A January 2025 article in the medical journal The Lancet states (Rubino et al. 2025)

Current BMI-based measures of obesity can both underestimate and overestimate adiposity and provide inadequate information about health at the individual level, which undermines medically-sound approaches to health care and policy.

Based on this article, Business Insider went a step further, calling BMI bogus. Having “obesity” according to the BMI scale does not mean a person is unhealthy. In fact, BMI does not tell you anything about the health of a person.

Figure 30.4: Dwayne “The Rock” Johnson has a BMI of 34.3, which is classified as obese.

Origin of BMI

It is worthwhile to examine how BMI came about. The comment above about the increasing height of people suggests that BMI was developed some time ago. Indeed. It was invented for an entirely different reason, to describe a population average man in Western Europe in the 19^th century.

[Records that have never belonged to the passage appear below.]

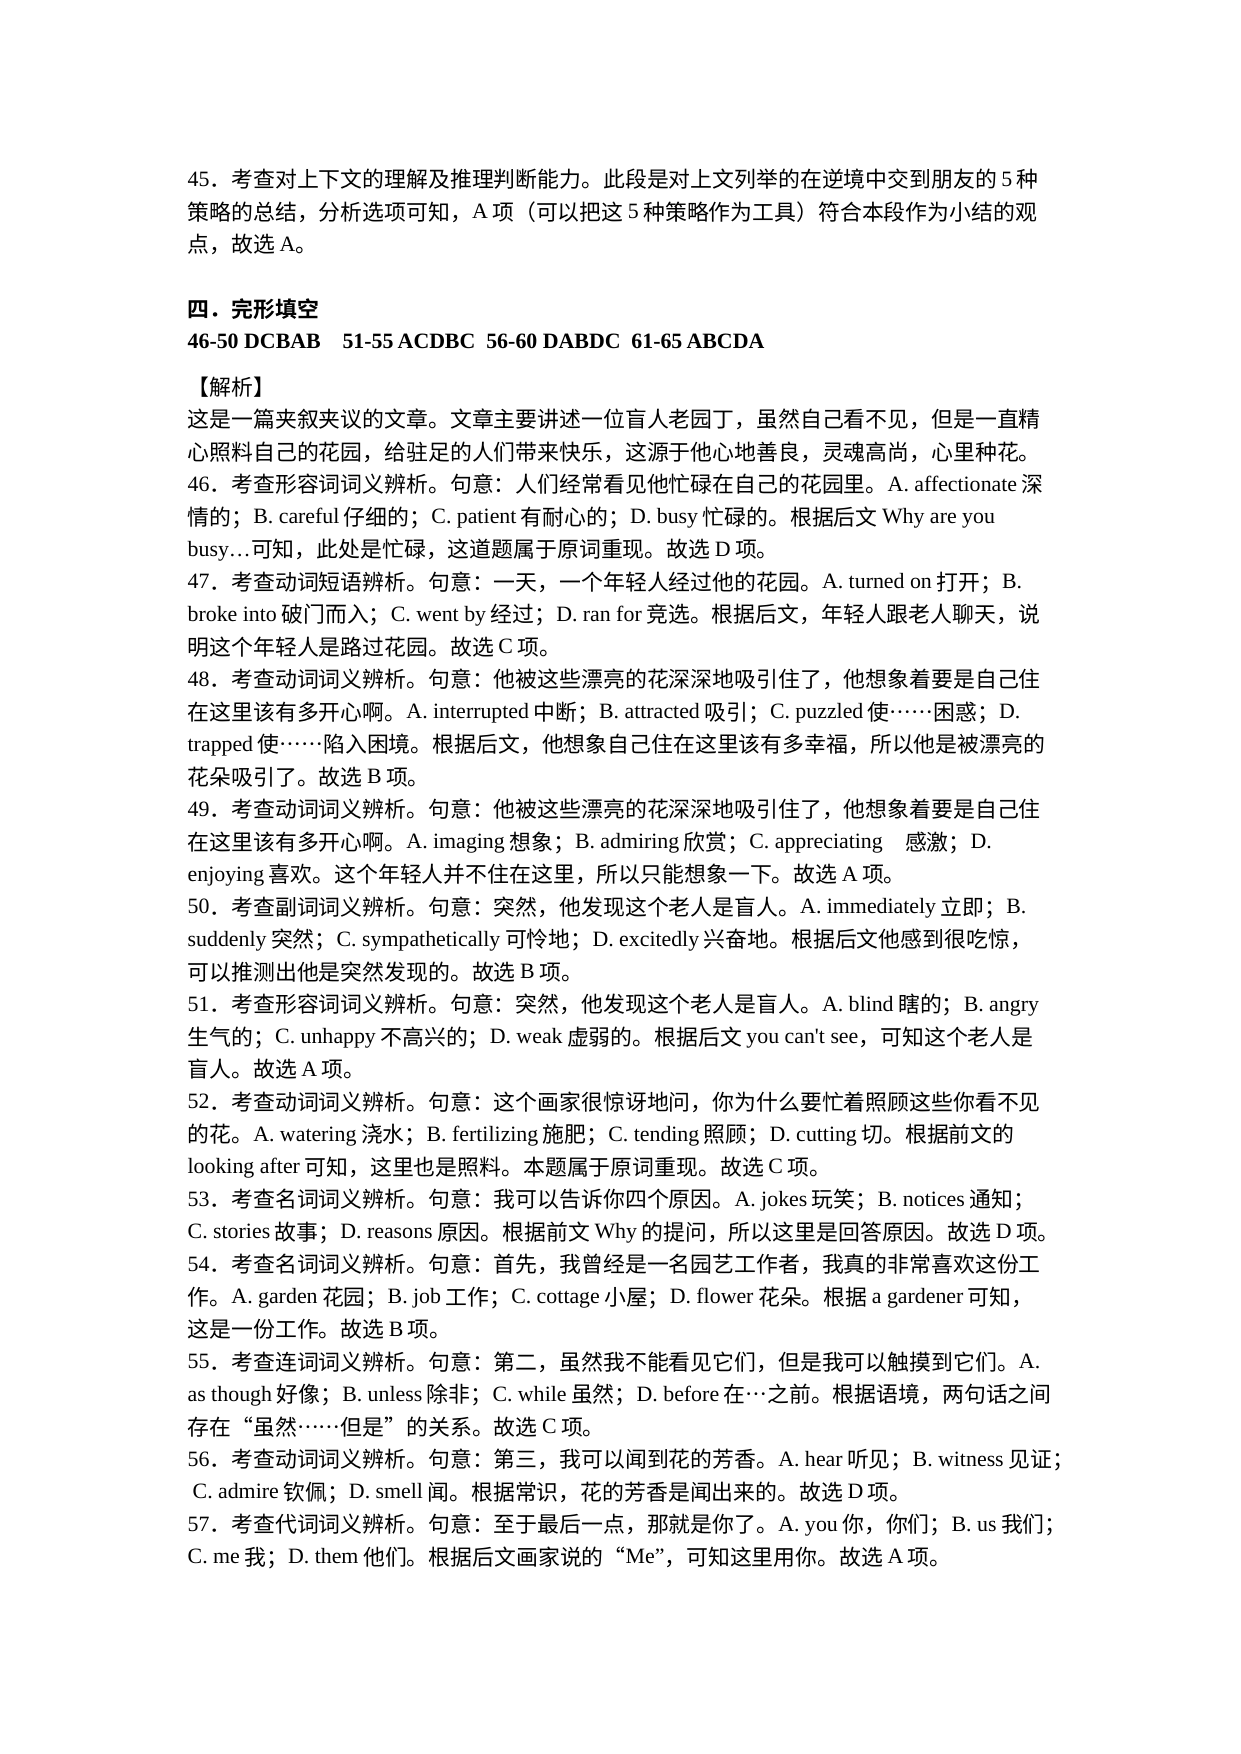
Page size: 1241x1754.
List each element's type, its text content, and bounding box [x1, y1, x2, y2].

text 56．考查动词词义辨析。句意：第三，我可以闻到花的芳香。A. hear听见；B. witness见证； C. admire钦佩；D. smell闻。根据常识，花的芳香是闻出来的。故选D项。 [187, 1442, 1053, 1507]
text 54．考查名词词义辨析。句意：首先，我曾经是一名园艺工作者，我真的非常喜欢这份工作。A. garden花园；B. job工作；C. cottage小屋；D. flower花朵。根据a gardener可知，这是一份工作。故选B项。 [187, 1247, 1053, 1344]
text 48．考查动词词义辨析。句意：他被这些漂亮的花深深地吸引住了，他想象着要是自己住在这里该有多开心啊。A. interrupted中断；B. attracted吸引；C. puzzled使……困惑；D. trapped使……陷入困境。根据后文，他想象自己住在这里该有多幸福，所以他是被漂亮的花朵吸引了。故选B项。 [187, 662, 1053, 792]
text 55．考查连词词义辨析。句意：第二，虽然我不能看见它们，但是我可以触摸到它们。A. as though好像；B. unless除非；C. while虽然；D. before在…之前。根据语境，两句话之间存在“虽然……但是”的关系。故选C项。 [187, 1344, 1053, 1442]
text 这是一篇夹叙夹议的文章。文章主要讲述一位盲人老园丁，虽然自己看不见，但是一直精心照料自己的花园，给驻足的人们带来快乐，这源于他心地善良，灵魂高尚，心里种花。 [187, 402, 1053, 467]
text 49．考查动词词义辨析。句意：他被这些漂亮的花深深地吸引住了，他想象着要是自己住在这里该有多开心啊。A. imaging想象；B. admiring欣赏；C. appreciating 感激；D. enjoying喜欢。这个年轻人并不住在这里，所以只能想象一下。故选A项。 [187, 792, 1053, 889]
text 【解析】 [187, 369, 1053, 402]
text 46．考查形容词词义辨析。句意：人们经常看见他忙碌在自己的花园里。A. affectionate深情的；B. careful仔细的；C. patient有耐心的；D. busy忙碌的。根据后文Why are you busy…可知，此处是忙碌，这道题属于原词重现。故选D项。 [187, 467, 1053, 564]
text 45．考查对上下文的理解及推理判断能力。此段是对上文列举的在逆境中交到朋友的5种策略的总结，分析选项可知，A项（可以把这5种策略作为工具）符合本段作为小结的观点，故选A。 [187, 162, 1053, 259]
text 50．考查副词词义辨析。句意：突然，他发现这个老人是盲人。A. immediately立即；B. suddenly突然；C. sympathetically可怜地；D. excitedly兴奋地。根据后文他感到很吃惊，可以推测出他是突然发现的。故选B项。 [187, 889, 1053, 987]
text 57．考查代词词义辨析。句意：至于最后一点，那就是你了。A. you你，你们；B. us我们；C. me我；D. them他们。根据后文画家说的“Me”，可知这里用你。故选A项。 [187, 1507, 1053, 1572]
text 52．考查动词词义辨析。句意：这个画家很惊讶地问，你为什么要忙着照顾这些你看不见的花。A. watering浇水；B. fertilizing施肥；C. tending照顾；D. cutting切。根据前文的looking after可知，这里也是照料。本题属于原词重现。故选C项。 [187, 1084, 1053, 1182]
text 53．考查名词词义辨析。句意：我可以告诉你四个原因。A. jokes玩笑；B. notices通知；C. stories故事；D. reasons原因。根据前文Why的提问，所以这里是回答原因。故选D项。 [187, 1182, 1053, 1247]
text 47．考查动词短语辨析。句意：一天，一个年轻人经过他的花园。A. turned on打开；B. broke into破门而入；C. went by经过；D. ran for竞选。根据后文，年轻人跟老人聊天，说明这个年轻人是路过花园。故选C项。 [187, 564, 1053, 662]
text 四．完形填空 [187, 292, 1053, 324]
text 51．考查形容词词义辨析。句意：突然，他发现这个老人是盲人。A. blind瞎的；B. angry生气的；C. unhappy不高兴的；D. weak虚弱的。根据后文you can't see，可知这个老人是盲人。故选A项。 [187, 987, 1053, 1084]
text 46-50 DCBAB 51-55 ACDBC 56-60 DABDC 61-65 ABCDA [187, 324, 1053, 357]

To make this connection we need to introduce Adolphe Quetelet (1796–1847), who invented the BMI to quantify a population according to the weight of its persons. It was initially called the Quetelet index. Quetelet was a Belgian astronomer, statistician, and mathematician—not a medical professional. He studied the distribution of physical attributes in populations of French and Scottish people. Quetelet determined that the normal, the most representative value of an attribute, is its average. Prior to Quetelet, the idea of “norm” and “normality” was associated with carpentry and construction. The carpenter square is also called the norm and in normal construction everything is at right angles. The classical notion of ideal as an unattainable beauty up to this time was reflected in great works of art.

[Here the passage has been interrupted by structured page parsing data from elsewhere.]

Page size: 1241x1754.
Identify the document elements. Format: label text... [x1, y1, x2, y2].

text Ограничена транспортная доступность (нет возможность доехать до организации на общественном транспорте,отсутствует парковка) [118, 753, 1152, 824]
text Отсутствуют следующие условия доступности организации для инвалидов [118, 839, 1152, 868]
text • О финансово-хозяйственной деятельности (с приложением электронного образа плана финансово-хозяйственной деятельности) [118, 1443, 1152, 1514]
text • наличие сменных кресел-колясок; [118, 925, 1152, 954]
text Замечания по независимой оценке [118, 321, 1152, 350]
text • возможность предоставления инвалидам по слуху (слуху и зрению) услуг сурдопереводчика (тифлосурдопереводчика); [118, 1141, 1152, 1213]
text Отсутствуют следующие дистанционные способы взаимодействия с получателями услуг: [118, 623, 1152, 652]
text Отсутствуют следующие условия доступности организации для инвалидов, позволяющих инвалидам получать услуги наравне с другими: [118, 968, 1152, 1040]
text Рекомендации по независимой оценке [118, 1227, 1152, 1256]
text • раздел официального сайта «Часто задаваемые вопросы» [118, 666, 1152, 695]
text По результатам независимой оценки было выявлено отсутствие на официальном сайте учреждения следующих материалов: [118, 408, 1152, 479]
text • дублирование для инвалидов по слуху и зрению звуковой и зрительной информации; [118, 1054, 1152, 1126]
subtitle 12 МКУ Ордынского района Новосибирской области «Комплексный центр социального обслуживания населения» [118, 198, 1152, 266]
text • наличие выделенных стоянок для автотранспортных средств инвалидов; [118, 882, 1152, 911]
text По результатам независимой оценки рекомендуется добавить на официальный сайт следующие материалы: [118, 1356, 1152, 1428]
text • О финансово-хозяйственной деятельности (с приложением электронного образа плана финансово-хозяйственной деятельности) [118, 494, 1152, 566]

Quetelet focused on the middle of the distribution as the “new normal” and saw l’homme moyen, the average man, as the ideal (Grue and Heiberg 2006).

There is no association with health, and there is no association with the individual. The BMI as developed by Quetelet was supposed to describe the average in a population, not obesity of the individual. The population it was intended to describe is French and Scottish of the 19^th century. Leaping from that application and that data to near universal measure of obesity since the 1970s is quite the stretch.

Surrogation

Surrogation occurs when people or organizations substitute a metric for the underlying concept or goal that the metric is intended to represent. Instead of treating the metric as a proxy or tool to measure progress, they treat it as the ultimate goal itself. The metric has become the goal. Surrogates are good. Surrogation is bad.

When standardized test scores are a surrogate for student achievement, surrogation means to focus on driving up the test scores rather than focusing on driving actual student achievement.

Someone can obsess over BMI (body mass index), trying to improve their BMI but not getting any healthier. Well, we now know why.

Surrogation of net promoter scores occurs when companies focus on driving up NPS by only asking customers that repeatedly buy their product. The goal is to increase customer satisfaction and loyalty, the NPS should increase as a result. Surrogation focuses on the NPS, not the actual customer satisfaction. The first mistake in surrogation is to assume that the surrogate is exactly what it is a proxy for. To assume that the net promoter score is a proxy for customer satisfaction it is not customer satisfaction.

Sales people are often incentivized on number of deals or deal volume (revenue). The underlying goal is to drive success for the company. Surrogation can lead to closing of deals that are bad for the company (losing money on the deal) but work in favor of the sales person’s metric to hit a revenue target.

When metrics are tied to performance evaluation, resource assignment, advancement, surrogation is common. It leads to distorted priorities and bad behavior (gaming the system): people try to meet the metric without achieving the underlying goal.

Another negative aspect of surrogation is to prioritize the simple fixes and quick wins instead of the deeper but more expensive and difficult corrections. A hospital might focus on amenities or quick ER service rather than improving health outcomes for its patients. A social media content creator generates click bait in order to increase clicks rather than focusing on meaningful engagement.